The world’s leading publication for data science, AI, and ML professionals.

How We Used NLTK and NLP to Predict a Song’s Genre From Its Lyrics

The aim of this article is to outline our process for using NLTK and Natural Language Processing methods to clean and preprocess text data…

The aim of this article is to outline our process for using NLTK and Natural Language Processing methods to clean and preprocess text data and turn song lyrics into a matrix of numerical values, so we can train a Machine Learning Algorithm that can classify each song’s genre based on its lyrics.

What is Natural Language Processing (NLP for short)?

NLP refers to analytics tasks that deal with natural human language, in the form of text or speech. These tasks usually involve some sort of machine learning, whether for text classification or for feature generation, but NLP isn’t just machine learning. Tasks such as text preprocessing and cleaning also fall under the NLP umbrella.

The most common python library used for NLP tasks is the Natural Language Tool Kit, or NLTK. NLTK is a sort of "one-stop shop" for all things NLP. Unlike most other Python Libraries and ML models, NLTK and NLP are unique in the sense that in addition to statistics and math, they also rely heavily on the field of Linguistics.

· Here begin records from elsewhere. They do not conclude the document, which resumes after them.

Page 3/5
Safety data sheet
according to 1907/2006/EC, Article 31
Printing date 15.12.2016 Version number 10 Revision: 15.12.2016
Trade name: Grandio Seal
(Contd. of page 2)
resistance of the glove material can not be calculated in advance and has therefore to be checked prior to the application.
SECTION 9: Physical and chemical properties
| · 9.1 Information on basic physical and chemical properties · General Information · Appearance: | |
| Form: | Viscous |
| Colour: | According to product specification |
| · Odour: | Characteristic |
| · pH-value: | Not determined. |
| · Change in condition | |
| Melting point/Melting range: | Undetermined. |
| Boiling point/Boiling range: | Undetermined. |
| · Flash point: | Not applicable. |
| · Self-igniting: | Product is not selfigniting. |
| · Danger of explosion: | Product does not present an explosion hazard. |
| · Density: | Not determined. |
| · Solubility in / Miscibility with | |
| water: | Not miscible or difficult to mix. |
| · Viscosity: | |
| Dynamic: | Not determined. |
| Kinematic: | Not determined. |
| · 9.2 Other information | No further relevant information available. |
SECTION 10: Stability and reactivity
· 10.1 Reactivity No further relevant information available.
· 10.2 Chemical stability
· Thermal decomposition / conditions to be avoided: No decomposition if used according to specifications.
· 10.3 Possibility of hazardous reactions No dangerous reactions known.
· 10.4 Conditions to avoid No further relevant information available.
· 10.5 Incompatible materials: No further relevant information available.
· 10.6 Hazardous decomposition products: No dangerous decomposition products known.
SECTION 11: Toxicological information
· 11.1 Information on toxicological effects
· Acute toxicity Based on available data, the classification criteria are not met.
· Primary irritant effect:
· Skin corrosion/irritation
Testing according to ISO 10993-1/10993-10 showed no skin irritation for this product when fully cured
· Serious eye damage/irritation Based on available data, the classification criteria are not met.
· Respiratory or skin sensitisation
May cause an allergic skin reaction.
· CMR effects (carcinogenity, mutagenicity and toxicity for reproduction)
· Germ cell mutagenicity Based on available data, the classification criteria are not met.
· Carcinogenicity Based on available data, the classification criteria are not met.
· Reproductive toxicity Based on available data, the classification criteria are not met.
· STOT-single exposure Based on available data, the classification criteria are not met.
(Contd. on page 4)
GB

Many of the concepts and methods for working with text data described throughout the rest of this article are grounded in linguistics rules.

Obtaining Data: Where did we get our data?

We found a CSV on Kaggle with 300,000 song lyrics ranging from 11 different genres and 6–7 different languages. The dataset had information on the Song Title, Artist, Year, Album, Genre, and a column with the full song Lyrics.

Cleaning and Pre-Processing Text Data

Now that we have our data, the fun part begins. First, we need to preprocess and clean our text data. As you might have already suspected, preprocessing text data is a bit more challenging than working with more traditional data types because there’s no clear-cut answer for exactly what sort of preprocessing and cleaning we need to do. When working with traditional datasets, our goals are generally pretty clear for this stage – normalize and clean our numerical data, convert categorical data to a numeric format, check for and deal with multicollinearity, etc. The steps we take are largely dependent on what the data already looks like when we get a hold of it.

Text data is different – in its raw format, text data starts with only 1 dimension – the only feature in our dataset that we are interested in at the initial stages of our project is the column with the full text of each song lyric. This means that we need to make some decisions about how to preprocess our data and extract features from the text document that we can later use to train ML models on. Before we can begin cleaning and preprocessing our text data, we need to make some decisions about things such as:

  • Do we remove stop words, or not?
  • Do we stem or lemmatize our text data, or leave the words as is?
  • Is basic tokenization enough, or do we need to support special edge cases through the use of regex?
  • Do we stick with English words only or do we allow for other languages?
  • Do we use the entire vocabulary, or just limit the model to a subset of the most frequently used words? If so, how many?
  • Do we engineer other features, such as bigrams, POS tags, or Mutual Information Scores?
  • What sort of vectorization should we use in our model? Boolean Vectorization? Count Vectorization? TF-IDF? More advanced vectorization strategies such as Word2Vec?

These are all questions that we’ll need to think about pretty much anytime we work with text data.

Exploring Data: Looking at our Pandas Dataframe we found…

The first thing we did was check for non-values and dropped songs with NaN lyrics and after cleaning we still had 200,000 rows.

Then we looked at value counts for Genre decided to drop Folk, Indie, and Other because the first two didn’t have enough data and "Other" doesn’t provide any predictive value to our final classification task.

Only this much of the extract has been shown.